As a sophomore in high school, I was required to take health last year. Like most kids in the class I wasn't exactly thrilled to learn about how to “improve my well being.” I didn't opt out and figured maybe I could learn a thing or two.
It turns out that all health talks about is mental illness and drug abuse. These are both great things to learn about, but I was surprised that there was no real health unit. Which meant no basic sex ed. Although I don't find myself eager to learn about sex, I never understood why we didn't talk about it.
So today, we’re going to go on a date. First, well get to know the guy and look deeper into what schools are teaching now. Then we will indulge in our meal and understand what sex education is really about. Finally, we can walk away stuffed with the benefits that sex education brings to our youth.
Because I'm a 16-year-old who still can't explain what conception is.
Starting with this date, let's see what's on the menu. Sex education has been around for centuries, with the earliest form being present in the training of World War I soldiers. Soldiers were shown the movie “Damaged Goods” as a way to inform trainees of the dangers of STDs. By 1920, currciculum involving sex and STDs was introduced into schools and was generally accepted by the public. During the sexual revolution of the ’60s, sex education became taboo.
Religious groups began to attack the general purpose behind sex ed, claiming that it was enouraging sinful activities in adolescents. By the ’80s, the government decided to regulate abstinence-only education instead, meaning schools would now teach kids to completely refrain from sexual acts until marriage. Since then, nothing has changed. Only 24 states mandate real sex education, and the other 26 aren't required to teach anything outside of abstinence. But it's time for a change.
As of now, only 24 states are informing kids about the dangers of sexual activity. However, the information they are providing is scarce and unuseful. These schools will focus on promoting no sex in teens and hardly cover what STDs are. All this instruction is doing is harming teens in the long run. A study conducted by Hall Keli concluded that “... high school courses require, on average, 6.2 total hours of instruction on human sexuality, with 4 hours or less on HIV, other sexually transmitted infections (STIs), and pregnancy prevention.” Although there is some talk about sex education in class, it is not enough to fully educate students on a basic part of life. Keeping teens completely abstinent is nearly impossible, and they deserve the right to know the possible consequences of their actions. Schools hardly touch on contraceptives and prevention methods, and instead preach that sex is terrible.
But why should you care?
Abstinence education does nothing for students other than make them fear the inevitable. Without proper STD and contraceptive education, kids are unaware of how serious (and preventable) these diseases are. Schools are turning a blind eye to teens that are already sexually active.
I'm a 16 year old who still can't explain what conception is.
Now that we have our main course, it's time to dive in. So what is so important about instructing sex ed over abstience?

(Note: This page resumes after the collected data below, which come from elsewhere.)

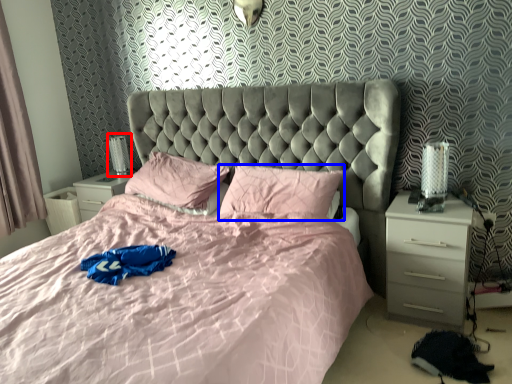
Question: Which of the following is the farthest to the observer, table lamp (highlighted by a red box) or pillow (highlighted by a blue box)?

Choices:
 (A) table lamp
 (B) pillow

Answer: (A)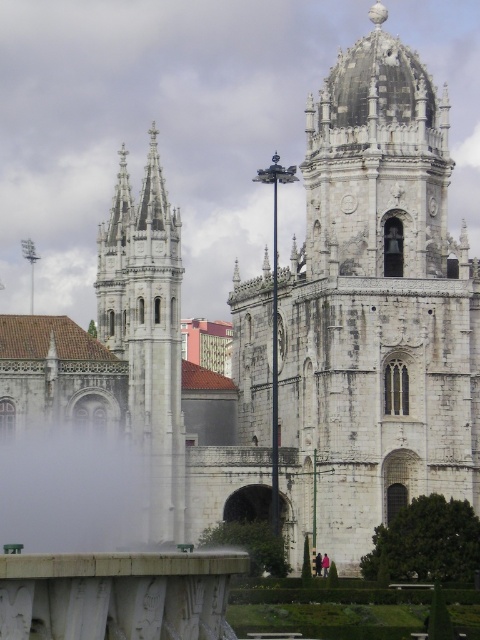
Which is behind, point (108, 260) or point (96, 477)?

Point (108, 260)

Does white stone tower at left appear on the left side of white fog at lower center?

No, white stone tower at left is not to the left of white fog at lower center.

Is point (151, 340) positioned in front of point (75, 480)?

No, (151, 340) is further to viewer.

At what (x,y) coordinates should I click in order to perform the action: click on white stone tower at left. Please return your answer as a coordinate pair (x, y). Looking at the image, I should click on (146, 332).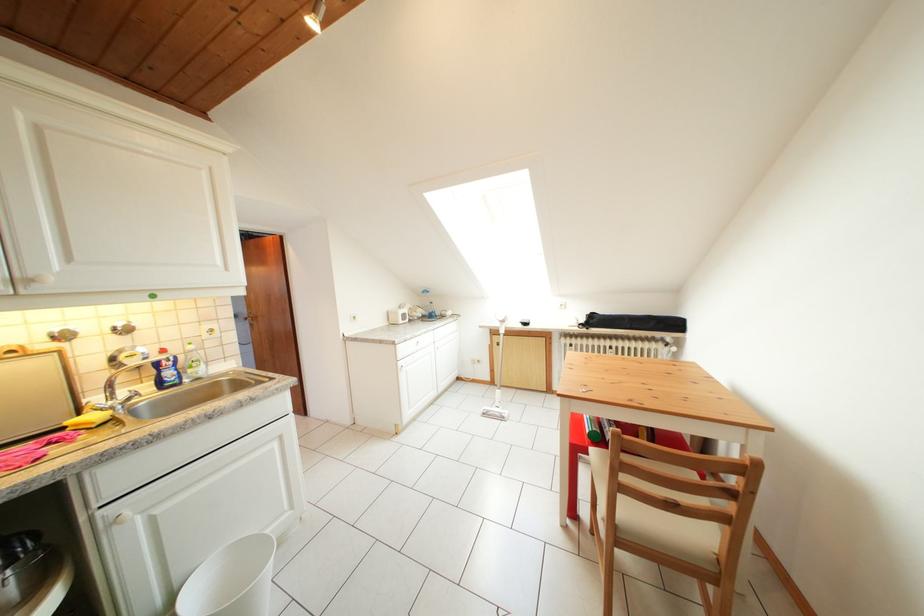
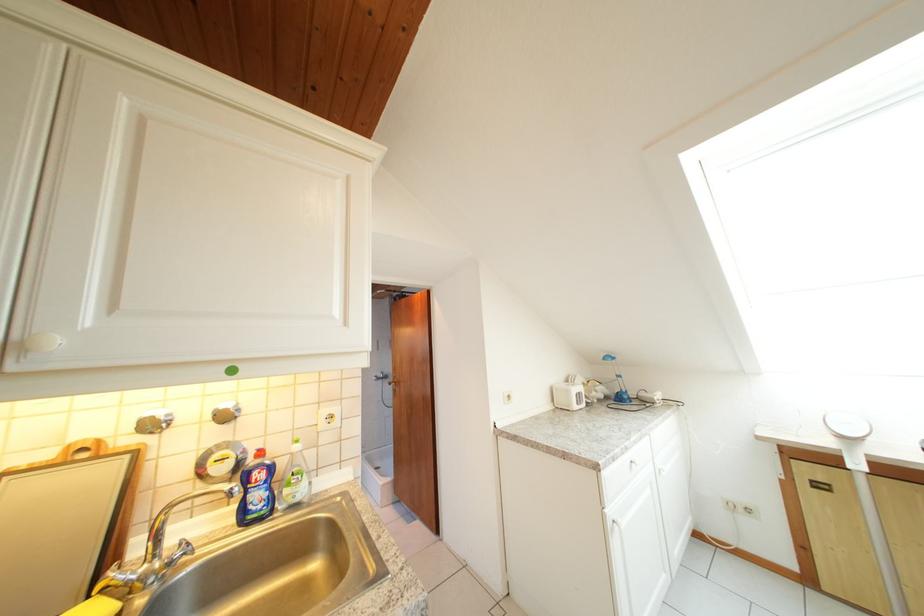
The point at (406, 318) is marked in the first image. Where is the corresponding point in the second image?

(577, 397)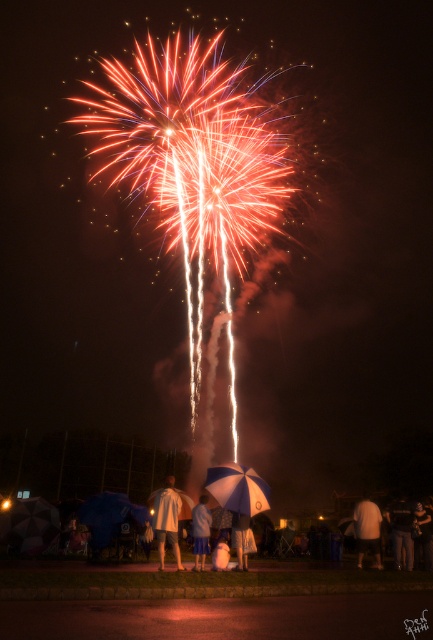
Question: Does blue matte umbrella at lower center appear on the right side of white cotton umbrella at center?

Choices:
 (A) yes
 (B) no

Answer: (A)

Question: Does jeans at lower right appear on the right side of white fabric umbrella at center?

Choices:
 (A) yes
 (B) no

Answer: (A)

Question: Considering the relative positions of geometric-patterned fabric umbrella at lower left and white matte shirt at center in the image provided, where is geometric-patterned fabric umbrella at lower left located with respect to white matte shirt at center?

Choices:
 (A) left
 (B) right

Answer: (A)

Question: Which point is farther to the camera?

Choices:
 (A) (430, 561)
 (B) (375, 520)

Answer: (A)

Question: Which object is the farthest from the jeans at lower right?

Choices:
 (A) blue matte umbrella at lower center
 (B) white cotton umbrella at center
 (C) white matte shirt at center
 (D) blue fabric umbrella at center

Answer: (D)

Question: Which object is positioned farthest from the jeans at lower right?

Choices:
 (A) dark blue fabric umbrella at center
 (B) blue matte umbrella at lower center
 (C) geometric-patterned fabric umbrella at lower left
 (D) white fabric umbrella at center

Answer: (C)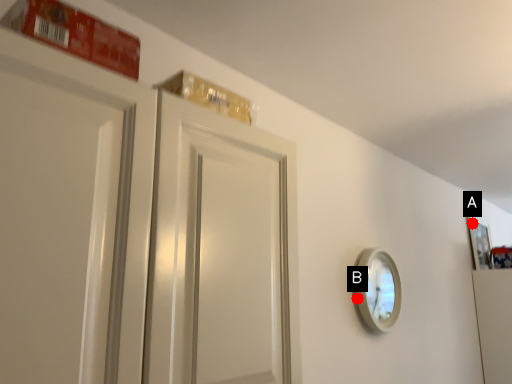
Question: Two points are circled on the image, labeled by A and B beside each circle. Which point is closer to the camera taking this photo?

Choices:
 (A) A is closer
 (B) B is closer

Answer: (B)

Well for starters, it's more effective. Studies have found that schools that only teach abstinence-ed experience higher teen pregnancy rates and contribute more to the rate of STDs in teens.
The main argument made against teaching sex eduation is that it would increase the amount of sexually active teens. However, this is simply not the case. In the article The Sexual Miseducation of America, Thomson-Deveaux writes, “...nonreligious students who sign ‘abstinence pledges’ don't actually wait until marriage and may end up having more sex partners than students who don't make pledges. Whereas multiple studies have found that factual knowledge discourages risky behavior and can even cause kids to wait longer.”
So the idea that learning about dangerous STDs and how easy it is to get pregnant would somehow encourage sexual activity is just not true. Sex ed’s sole purpose is to stress the importance of contraceptives and how to prevent pregnancy, and nowhere in the curriculumn does it “encourage” sex. The entire point is to keep kids educated and aware.
Finally, we've taken in all this knowledge and can walk away stuffed. So let's wrap this up. Sex ed brings a lot of valuable knowledge to students. Not everyone has parental figures to enlighten them about sex, and instead they turn to the school for instruction. Just because we have a mandatory health class does not mean that we are giving students everything that they need. If we want to lower teen pregnancy rates and STDs in teens, we must provide sex education.
Because I'm a 16 year old who still can't explain what conception is.
Ava Autrey is a sophomore at Truman High School and a member of the varsity speech and debate team.